* **Requests**:
1. Answer these questions using the AIG bailout article:
(a) How much money in planned bonuses does it say AIG intended to pay?
(b) Under U.S. law, what does Chapter 7 allow a company to do?
(c) What message does it say bankruptcy would send to U.S. investors?
2. Can you pick up the AIG bailout article after its final sentence and keep writing it?

Wednesday, March 18, 2009

Gingrich Calls on Obama to End Bailouts
"Outrage" is the word on everyone’s lips to describe the fat bonuses being paid with taxpayer funds to the failed executives at AIG -- and it is an outrage.

It’s an outrage that the American people are being asked to pay for the bad behavior of people who should have known better, be they reckless traders on Wall Street or reckless borrowers on Main Street.

But the cure for our outrage is not merely, as President Obama is demanding, that AIG be prevented from paying its executives. The $165 million in planned bonuses -- as manifestly undeserved as it is -- is chicken feed compared to the $170 billion in taxpayer funds AIG has received so far.

Nor is it acceptable to ask Americans to keep throwing their tax dollars at failed companies and their leaders.

The answer is an old fashioned one: AIG should choose between receivership or bankruptcy. It should not be allowed to choose more bailouts from the taxpayer.

Restore the Rule of Law: Allow Failing Corporations to go Bankrupt

Under U.S. law, Chapter 11 bankruptcy allows a company to reorganize. Chapter 7 allows a company to dissolve itself.

The choices for AIG, as both an insurance and non-insurance company, are more complicated, but ultimately boil down to the same options. And for other companies either receiving or looking to receive a bailout from the taxpayers, the option should instead be bankruptcy.

Bankruptcy would send a needed message to U.S. investors: Don’t assume the government will bail you out when you do something stupid.

And most importantly, bankruptcy would replace the rule of politicians over U.S. financial institutions with the rule of law. 

Geithner Didn’t Inherit the Policy of Throwing Billions at Failing Companies -- He Helped Create It


Because when it comes to Washington’s handling of the financial crisis, so far we’ve had the rule of politicians, not the rule of law.

* **Excerpted data**:

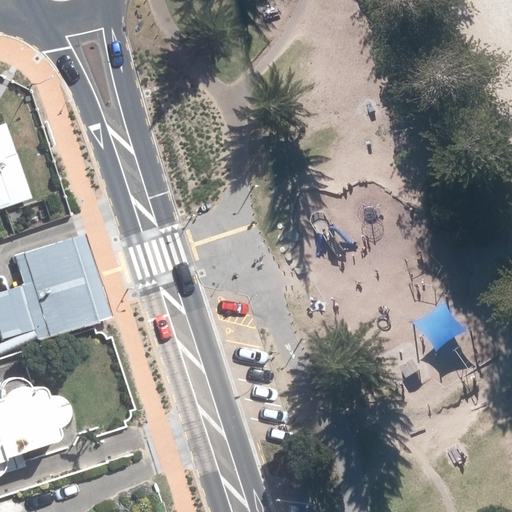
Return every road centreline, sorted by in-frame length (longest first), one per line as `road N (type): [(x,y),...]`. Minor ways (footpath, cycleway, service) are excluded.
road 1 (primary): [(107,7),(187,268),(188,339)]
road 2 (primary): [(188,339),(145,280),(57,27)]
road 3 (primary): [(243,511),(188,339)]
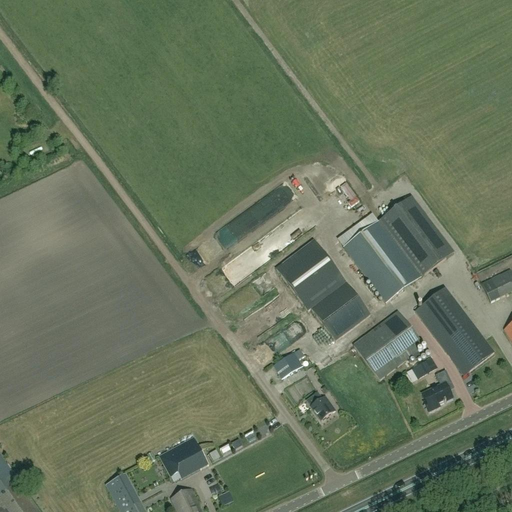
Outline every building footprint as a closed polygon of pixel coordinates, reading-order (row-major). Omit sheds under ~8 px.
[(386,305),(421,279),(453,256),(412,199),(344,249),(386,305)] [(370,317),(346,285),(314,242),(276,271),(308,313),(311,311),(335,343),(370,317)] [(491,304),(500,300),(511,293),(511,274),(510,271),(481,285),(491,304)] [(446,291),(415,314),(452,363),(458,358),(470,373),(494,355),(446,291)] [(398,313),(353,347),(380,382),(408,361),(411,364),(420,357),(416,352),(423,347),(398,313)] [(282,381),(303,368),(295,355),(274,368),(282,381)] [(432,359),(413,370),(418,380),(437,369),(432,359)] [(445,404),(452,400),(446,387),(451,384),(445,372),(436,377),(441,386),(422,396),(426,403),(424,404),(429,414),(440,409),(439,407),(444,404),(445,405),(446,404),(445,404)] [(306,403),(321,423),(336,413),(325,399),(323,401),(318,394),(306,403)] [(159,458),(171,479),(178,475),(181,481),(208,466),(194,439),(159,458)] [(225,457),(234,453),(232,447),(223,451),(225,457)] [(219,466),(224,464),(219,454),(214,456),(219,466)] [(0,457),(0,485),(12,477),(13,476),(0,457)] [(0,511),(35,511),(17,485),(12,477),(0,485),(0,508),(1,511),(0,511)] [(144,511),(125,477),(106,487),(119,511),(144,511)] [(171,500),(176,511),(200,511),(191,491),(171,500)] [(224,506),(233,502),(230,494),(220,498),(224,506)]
---
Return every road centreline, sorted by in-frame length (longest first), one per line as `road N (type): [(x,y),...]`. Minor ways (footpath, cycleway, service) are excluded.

* **Answers for the tasks**:
1.
(a) $165 million.
(b) Dissolve itself.
(c) Don't assume the government will bail you out when you do something stupid.

2.
Most prominent among the politicians in question is Treasury Secretary Timothy Geithner.

As Americans’ level of outraged has risen, so has the level of finger pointing by Geithner and others for the mess we’re in.

But Treasury Secretary Geithner is disingenuous at best and untruthful at worst when he says that he “inherited the worst fiscal situation in American history.”

The truth is that Secretary Geithner didn’t inherit the policy of throwing billions of taxpayer dollars at failing companies -- he helped create it.

Even before he was Treasury Secretary -- when he was still head of the New York Federal Reserve -- Geithner was so deeply involved in the government’s bail out of Bear Stearns, its take over of Fannie Mae and Freddie Mac, and its bailout of AIG that this was the Washington Post’s headline from September 19, 2008:

“In the Crucible of Crisis, Paulson, Bernanke and Geithner Forge a Committee of Three” 

The first meeting of the first bailout -- of Bear Sterns -- was held in Geithner’s office. And the first meeting of what has become a $170 billion bailout of AIG was held -- where else? In Geithner’s New York Fed office.

Why Not Bankruptcy for AIG? Because Wall Street Wouldn’t Have Done As Well


From the outset, Geithner was central to the developing policy of having the taxpayers bail out ailing financial institutions like AIG rather then allow them to go bankrupt. And for months now, we’ve been told that these bailouts were necessary to avoid a wider, cataclysmic, financial meltdown.

But now it’s clear that other, less noble, considerations were at play.

As the Wall Street Journal editorialized yesterday, the real outrage over the AIG bailout isn’t executive bonuses, it’s that billions in taxpayer funds intended for AIG have been passed through to benefit foreign banks and Wall Street behemoths like Goldman Sachs.

And as former AIG CEO Hank Greenburg testified last October, these financial institutions wouldn’t have faired as well if AIG had filed for bankruptcy protection rather than do what it did, which was to negotiate a bailout with Timothy Geithner’s New York Federal Reserve.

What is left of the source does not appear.